**What you should do:**
Below are some records; reproduce every one of them exactly.

___

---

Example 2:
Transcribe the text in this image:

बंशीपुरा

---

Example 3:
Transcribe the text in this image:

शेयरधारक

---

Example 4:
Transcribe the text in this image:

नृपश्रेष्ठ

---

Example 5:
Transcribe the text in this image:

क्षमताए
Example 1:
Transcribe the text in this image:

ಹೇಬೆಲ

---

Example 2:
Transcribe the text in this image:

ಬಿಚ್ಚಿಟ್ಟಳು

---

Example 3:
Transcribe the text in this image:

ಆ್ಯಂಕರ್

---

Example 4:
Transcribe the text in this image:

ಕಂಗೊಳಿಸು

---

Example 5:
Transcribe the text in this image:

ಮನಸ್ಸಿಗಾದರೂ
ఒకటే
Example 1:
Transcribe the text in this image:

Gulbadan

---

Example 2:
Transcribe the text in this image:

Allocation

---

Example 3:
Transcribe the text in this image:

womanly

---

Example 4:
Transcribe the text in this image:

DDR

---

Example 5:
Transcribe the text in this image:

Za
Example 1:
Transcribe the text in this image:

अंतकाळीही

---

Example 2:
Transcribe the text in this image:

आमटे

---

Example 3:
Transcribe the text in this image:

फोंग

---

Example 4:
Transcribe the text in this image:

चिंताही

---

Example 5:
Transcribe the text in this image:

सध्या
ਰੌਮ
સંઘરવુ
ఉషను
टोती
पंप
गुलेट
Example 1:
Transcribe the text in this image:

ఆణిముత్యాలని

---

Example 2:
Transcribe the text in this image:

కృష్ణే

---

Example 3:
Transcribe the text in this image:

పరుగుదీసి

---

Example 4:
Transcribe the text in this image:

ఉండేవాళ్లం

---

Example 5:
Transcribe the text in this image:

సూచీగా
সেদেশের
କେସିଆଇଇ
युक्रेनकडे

___

**Answer section:**
---

Example 2:
Transcribe the text in this image:

बंशीपुरा

---

Example 3:
Transcribe the text in this image:

शेयरधारक

---

Example 4:
Transcribe the text in this image:

नृपश्रेष्ठ

---

Example 5:
Transcribe the text in this image:

क्षमताए
Example 1:
Transcribe the text in this image:

ಹೇಬೆಲ

---

Example 2:
Transcribe the text in this image:

ಬಿಚ್ಚಿಟ್ಟಳು

---

Example 3:
Transcribe the text in this image:

ಆ್ಯಂಕರ್

---

Example 4:
Transcribe the text in this image:

ಕಂಗೊಳಿಸು

---

Example 5:
Transcribe the text in this image:

ಮನಸ್ಸಿಗಾದರೂ
ఒకటే
Example 1:
Transcribe the text in this image:

Gulbadan

---

Example 2:
Transcribe the text in this image:

Allocation

---

Example 3:
Transcribe the text in this image:

womanly

---

Example 4:
Transcribe the text in this image:

DDR

---

Example 5:
Transcribe the text in this image:

Za
Example 1:
Transcribe the text in this image:

अंतकाळीही

---

Example 2:
Transcribe the text in this image:

आमटे

---

Example 3:
Transcribe the text in this image:

फोंग

---

Example 4:
Transcribe the text in this image:

चिंताही

---

Example 5:
Transcribe the text in this image:

सध्या
ਰੌਮ
સંઘરવુ
ఉషను
टोती
पंप
गुलेट
Example 1:
Transcribe the text in this image:

ఆణిముత్యాలని

---

Example 2:
Transcribe the text in this image:

కృష్ణే

---

Example 3:
Transcribe the text in this image:

పరుగుదీసి

---

Example 4:
Transcribe the text in this image:

ఉండేవాళ్లం

---

Example 5:
Transcribe the text in this image:

సూచీగా
সেদেশের
କେସିଆଇଇ
युक्रेनकडे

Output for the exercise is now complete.